The imposition here of “collectivism” is the primary angle that is presently at war with the very concept of “the individual”, across the Western world and everywhere that the current crop of uber-wealthy, psychotic criminals have sunk their claws.

The ways in which “the individual” is being attacked are myriad and endless, though they all boil down to this. I had never thought this could happen in America, but here we are. It now rests upon us all, regardless of political alignment or ideology or physical characteristics, to disregard our minor differences and unite against this common assault, this demoralization and delegitimization of our personal responsibility to greater society.

The crux of the assault on the individual, that we Americans, and others around the world, are experiencing, is an attack on the very basics of the social contract from which all of our other laws and legislation are based.

Removing “the individual”, and replacing him with an abstract, foreign, compartmentalized, vague, collective ocean of mob mentality, demanding that anyone and everyone “do it for the good of all” (“It” gets worse for every level of excruciatingly minute specificity), divorces ourselves from the very origins of thousands of years of civil society: foundational principles of interpersonal morality, rooted in individual authority to define them.

For without these foundational principles, you do not have a civil society, regardless of governmental arrangement.
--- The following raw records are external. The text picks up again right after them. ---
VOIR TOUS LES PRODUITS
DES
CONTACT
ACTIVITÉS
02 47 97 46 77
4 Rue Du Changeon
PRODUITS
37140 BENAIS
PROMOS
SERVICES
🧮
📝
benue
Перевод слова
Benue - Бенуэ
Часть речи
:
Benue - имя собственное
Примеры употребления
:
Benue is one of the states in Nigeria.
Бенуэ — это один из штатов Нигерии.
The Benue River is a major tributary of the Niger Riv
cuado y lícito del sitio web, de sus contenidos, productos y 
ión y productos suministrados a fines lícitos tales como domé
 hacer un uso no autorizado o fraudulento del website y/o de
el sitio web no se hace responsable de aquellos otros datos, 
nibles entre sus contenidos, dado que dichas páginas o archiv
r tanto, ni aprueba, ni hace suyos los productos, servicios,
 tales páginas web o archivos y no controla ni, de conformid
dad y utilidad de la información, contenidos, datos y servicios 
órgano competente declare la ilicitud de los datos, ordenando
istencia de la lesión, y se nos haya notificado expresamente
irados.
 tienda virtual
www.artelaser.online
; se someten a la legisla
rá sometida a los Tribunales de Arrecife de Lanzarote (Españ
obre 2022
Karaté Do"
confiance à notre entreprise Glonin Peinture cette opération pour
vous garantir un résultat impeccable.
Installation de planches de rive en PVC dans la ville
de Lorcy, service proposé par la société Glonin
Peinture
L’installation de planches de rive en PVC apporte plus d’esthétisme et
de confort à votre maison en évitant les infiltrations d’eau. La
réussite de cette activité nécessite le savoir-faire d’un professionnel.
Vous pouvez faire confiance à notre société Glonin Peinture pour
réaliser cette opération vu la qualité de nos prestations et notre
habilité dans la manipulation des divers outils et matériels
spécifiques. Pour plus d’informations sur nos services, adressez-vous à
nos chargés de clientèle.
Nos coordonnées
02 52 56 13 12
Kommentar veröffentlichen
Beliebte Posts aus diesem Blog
You may have, at one level, the chaos of the proverbial jungle (though Natural Law would still apply), or at another, a totalitarian control grid, where no principles necessarily apply. I think we can agree to avoid these scenarios at all costs.

We need to maintain our social contract (and social contact), to act positively upon each of our self-determined interpretations of these foundational principles, use them to think deeply, and dispel from our minds, our spirits, the mountain of lies and manipulation that have waged such war upon civil society.

Nothing less than our (YOUR) future depends on it.